##### Dataset content #####
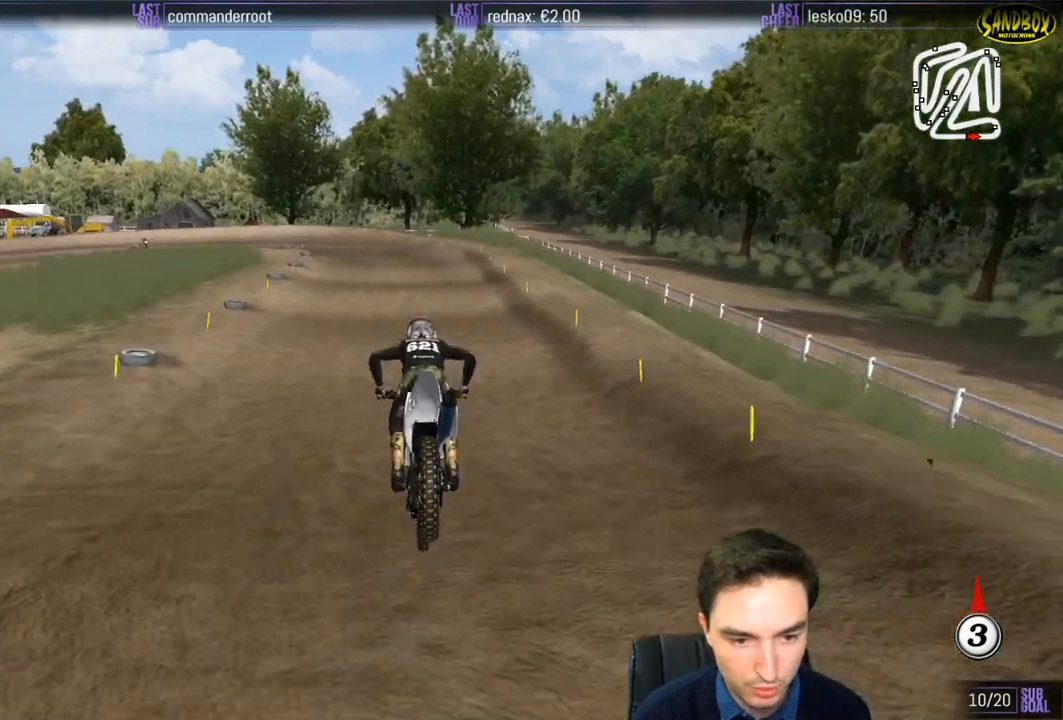
{"buttons": ["R2"], "left_stick": "down-left", "right_stick": "center", "events": [[233, "left_stick", "down-left"]]}
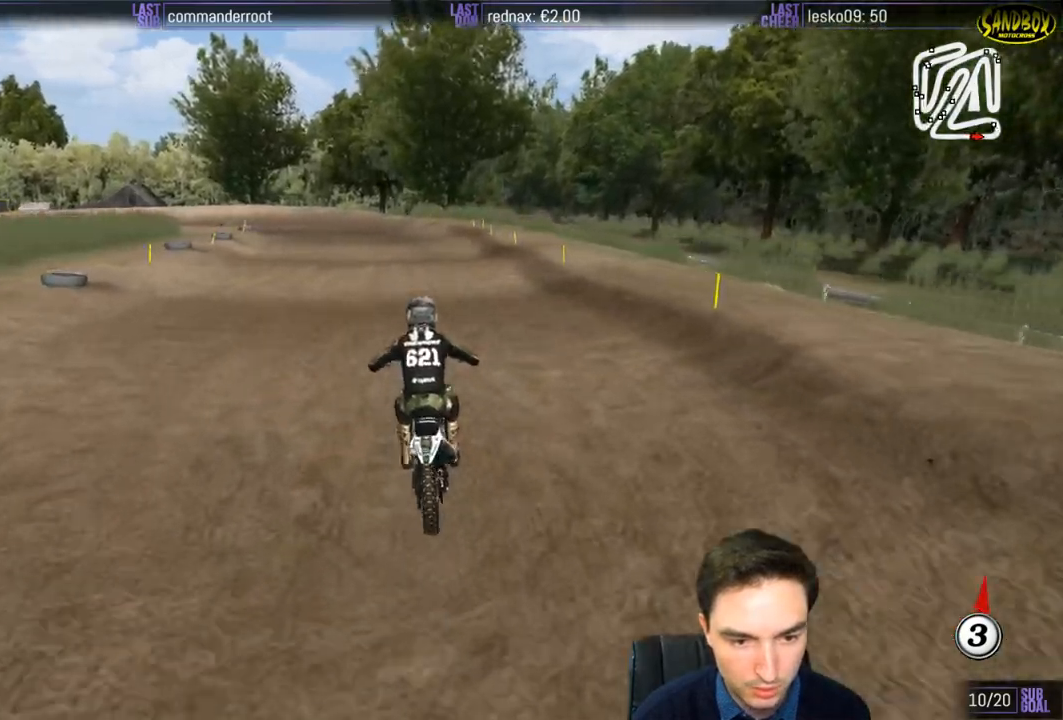
{"buttons": [], "left_stick": "center", "right_stick": "center", "events": [[50, "X", "down"], [117, "X", "up"], [217, "R2", "up"], [417, "left_stick", "center"]]}
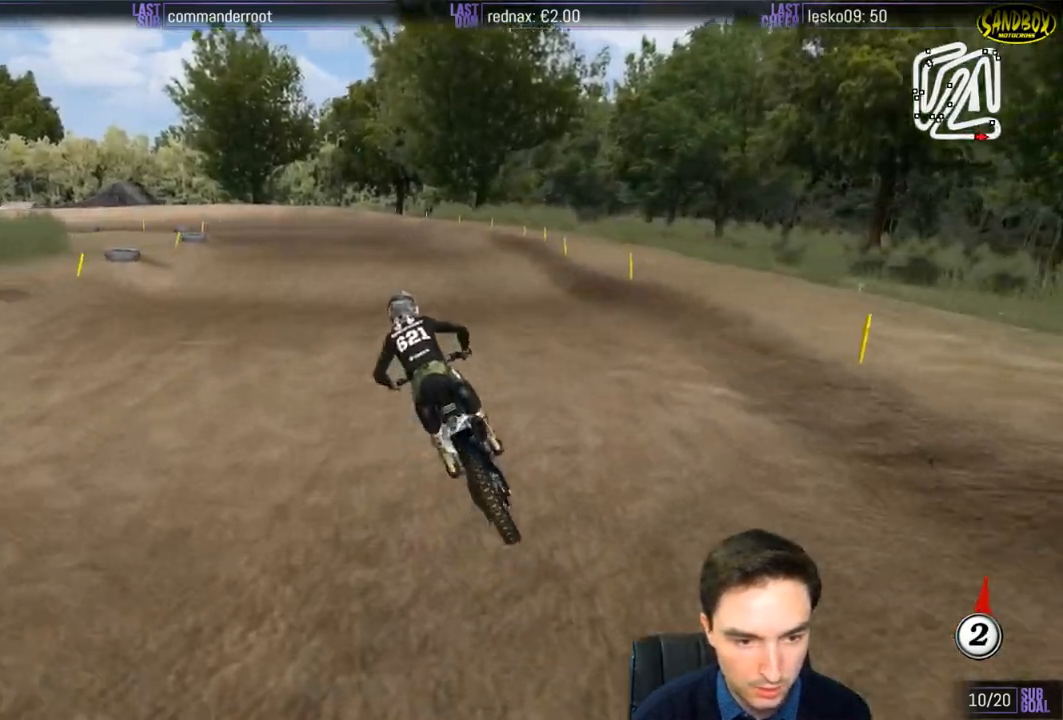
{"buttons": [], "left_stick": "center", "right_stick": "center", "events": [[83, "left_stick", "down"], [117, "R2", "down"], [233, "R2", "up"], [350, "left_stick", "center"]]}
#####
• **Exercise goal**
When you copy the data, keep every line exact and drop the pictures.

• **Task output**
{"buttons": ["R2"], "left_stick": "down-left", "right_stick": "center", "events": [[233, "left_stick", "down-left"]]}
{"buttons": [], "left_stick": "center", "right_stick": "center", "events": [[50, "X", "down"], [117, "X", "up"], [217, "R2", "up"], [417, "left_stick", "center"]]}
{"buttons": [], "left_stick": "center", "right_stick": "center", "events": [[83, "left_stick", "down"], [117, "R2", "down"], [233, "R2", "up"], [350, "left_stick", "center"]]}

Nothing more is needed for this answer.